### AUFGABEN:
1) Beantworte die folgenden Fragen zum Text über das Holzrücken mit Pferden.
(a) Seit wie vielen Jahren betreibt Elmar Stertenbrink eine Fuhrhalterei?
(b) Welches seiner Pferde ist das jüngste?
(c) In welchem Ort befindet sich seine Fuhrhalterei?
2) Fasse den Absatz des Textes über das Holzrücken mit Pferden, der mit „Sie heißen Karla, Max“ beginnt, als Stichpunktliste zusammen und behalte dabei die wichtigsten Fakten bei.

### TEXTAUSZUG:
- - - - -
Wer seinen Wald schonend bearbeiten will, kann aufs Pferd setzen und sein Holz von Fuhrhalte-Unternehmen abtransportieren lassen. Elmar Stertenbrink, Vorsitzender der bundesweiten Interessengemeinschaft Zugpferde, betreibt seit fast 30 Jahren eine Fuhrhalterei. Er blickt optimistisch in die Zukunft, denn immer mehr Kunden fragen nach Holz aus schonender Waldwirtschaft.

Sie heißen Karla, Max, Wilhelm und Oskar. Karla ist am längsten dabei und kennt den Job aus dem Effeff. Max ist der Jüngste und im Moment noch in der Ausbildung. Aber zupacken können sie alle. Alle vier sind Rheinische Kaltblüter, muskulöse, schwere Pferde, die sich so schnell nicht aus der Ruhe bringen lassen. Ihre Aufgabe ist es, bis zu sechs Meter lange Baumstämme aus dem Wald zu ziehen, damit diese verladen werden können. „Keine Maschine kann Baumstämme so schonend durch den Wald bewegen wie ein Pferd“, sagt Elmar Stertenbrink, der Besitzer von Karla, Max, Wilhelm und Oskar. Elmar Stertenbrink betreibt eine sogenannte Fuhrhalterei in Erkrath bei Düsseldorf und bietet den Holztransport per Pferd, das „Rücken“, als Dienstleistung an. Zu seinen Kunden zählen sowohl Privatwaldbesitzer als auch Kommunen und Landkreise.
- - - - -
### VORLIEGENDE ANGABEN:
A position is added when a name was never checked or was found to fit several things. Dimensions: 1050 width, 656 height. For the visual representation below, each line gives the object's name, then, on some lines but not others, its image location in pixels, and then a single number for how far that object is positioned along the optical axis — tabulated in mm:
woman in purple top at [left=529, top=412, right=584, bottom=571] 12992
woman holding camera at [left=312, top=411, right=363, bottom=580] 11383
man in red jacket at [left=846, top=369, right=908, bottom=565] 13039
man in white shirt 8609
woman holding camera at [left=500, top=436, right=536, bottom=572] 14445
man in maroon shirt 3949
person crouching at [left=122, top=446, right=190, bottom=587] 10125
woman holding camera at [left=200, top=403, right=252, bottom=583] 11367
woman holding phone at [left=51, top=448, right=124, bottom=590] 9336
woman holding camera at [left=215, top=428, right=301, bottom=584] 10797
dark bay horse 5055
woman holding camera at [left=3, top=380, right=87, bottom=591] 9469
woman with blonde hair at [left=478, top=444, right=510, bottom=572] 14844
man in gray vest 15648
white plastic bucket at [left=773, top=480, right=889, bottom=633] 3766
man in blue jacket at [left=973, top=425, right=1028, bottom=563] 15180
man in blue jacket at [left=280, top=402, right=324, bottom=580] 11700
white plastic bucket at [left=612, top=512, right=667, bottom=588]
- - - - -
### LÖSUNGEN:
1)
(a) Seit fast 30 Jahren.
(b) Max.
(c) In Erkrath bei Düsseldorf.

2)
- Vier Pferde: Karla, Max, Wilhelm und Oskar
- Karla ist am längsten dabei, Max ist der Jüngste und noch in der Ausbildung.
- Alle sind Rheinische Kaltblüter: muskulös, schwer und ruhig.
- Sie ziehen bis zu sechs Meter lange Baumstämme aus dem Wald, damit diese verladen werden können.
- Besitzer Elmar Stertenbrink: Keine Maschine bewegt Stämme so schonend durch den Wald wie ein Pferd.
- Er betreibt eine Fuhrhalterei in Erkrath bei Düsseldorf und bietet das „Rücken“ als Dienstleistung an.
- Seine Kunden sind Privatwaldbesitzer, Kommunen und Landkreise.